Five-thirty in the morning on the new boulevards. Región 15 is the residential corridor where the first concrete trucks of the day cross paths with the joggers, the masons setting up for the next pour, the small workers' coffee stalls firing up their burners.
Región 15 is the residential band that has absorbed most of Tulum's expansion over the past decade. The neighborhood sits inland of the hotel zone, west of downtown, and forms the corridor where new construction has organized around wide boulevards, lower density, and a residential rhythm distinct from the commercial pulse of downtown. The local infrastructure is now real — bakeries, specialty coffee, yoga studios, small grocery stores, the kind of restaurants where the cook knows the residents by name. Downtown Tulum and Avenida Tulum's commercial corridor are five to seven minutes by car or fifteen minutes on foot; the beach corridor and the archaeological zone are ten to twelve minutes east; the cenotes of the inland system — Gran Cenote, Cenote Calavera, Cenote Carwash — are five minutes by bike. The corridor's growth has been quick but the residential character has held.
Inside Nonai, the project reads as a villa collection drawn around private outdoor space. Each home spans roughly 4,962 square feet across a layout that organizes living spaces around the cross-breeze and an exterior of pool, deck, and shaded terrace. Full-height openings pull the jungle light deep into the interior; the materials are honest — wood, stone, concrete, glass that respects the salt-and-jungle climate. The footprint was kept residential, not hotel-scaled, so the project reads as a small community of neighbors rather than a complex.

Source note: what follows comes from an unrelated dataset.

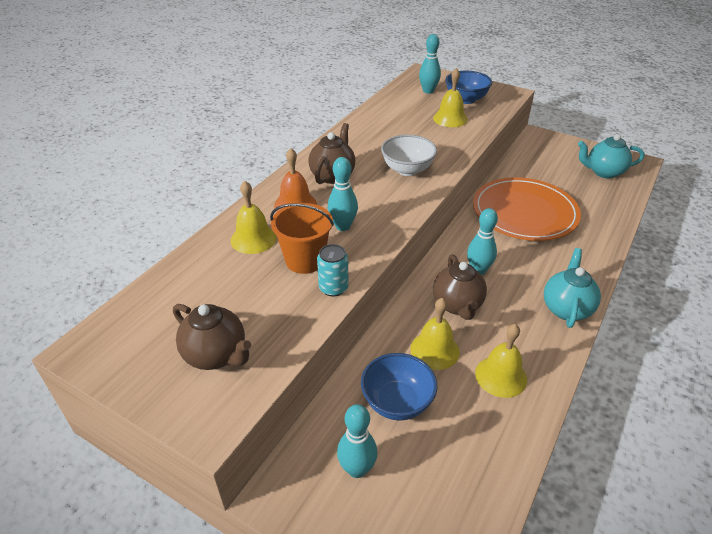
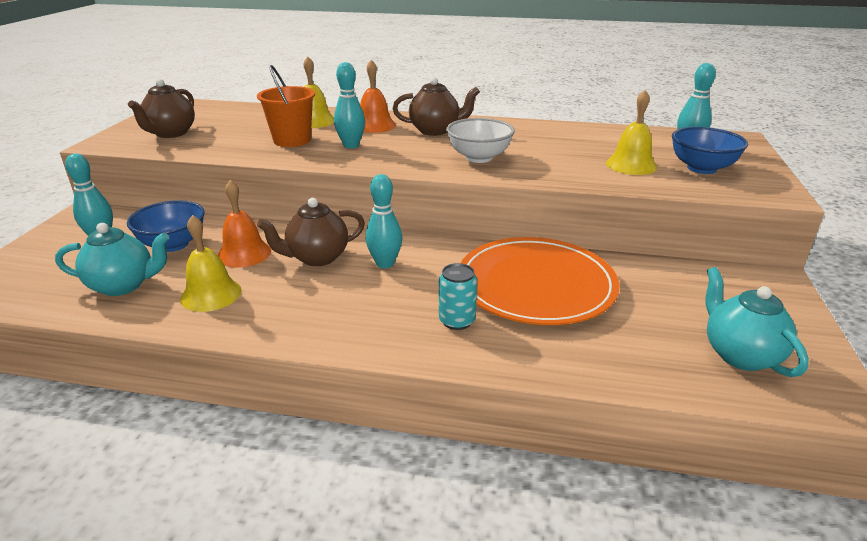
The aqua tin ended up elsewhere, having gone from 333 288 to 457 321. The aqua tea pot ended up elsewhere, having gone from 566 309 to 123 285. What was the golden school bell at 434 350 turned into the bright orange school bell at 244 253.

Pre-sale, entry pricing at $9,849,510 MXN. Nonai sits in Región 15 at the rare scale of a private villa with a pool inside Tulum's most active residential corridor — a footprint that the corridor's denser condo projects simply cannot replicate. For the buyer who came to Tulum for the version of the city with a yard and a key, this is one of the most considered villa addresses in the neighborhood.
Región 15 is Tulum's northern residential corridor, located on the inland side of Highway 307 between Tulum Centro and the airport. The area is rapidly developing as one of Tulum's most active boutique condominium corridors, with strong investor demand driven by proximity to the new Tulum International Airport (~10 km), value-tier pricing per square foot, and easier vehicle access compared to interior Tulum neighborhoods. Best for buyers seeking airport proximity, lower price points, and exposure to Tulum's expanding northern growth corridor.
Nonai Villas represents something we don't see often in Region 15: genuine restraint. Eight villas instead of eighty units means you're not competing for amenities or views with dozens of neighbors. Midactive's track record matters here — they've delivered real projects, not promises. At this price point and size, you're looking at a villa that works equally well as a private residence or a managed rental asset, which appeals to the investor-retiree crossover we work with regularly. Region 15 itself remains quieter than downtown Tulum, though that's both its appeal and its limitation — you're trading walkability for seclusion. The jungle setting is genuine, not landscaped theater. If you value privacy over proximity to restaurants and nightlife, this makes sense. If you need that energy nearby, factor in a ten-minute drive. We'd recommend seeing the finishes in person before committing at this investment level.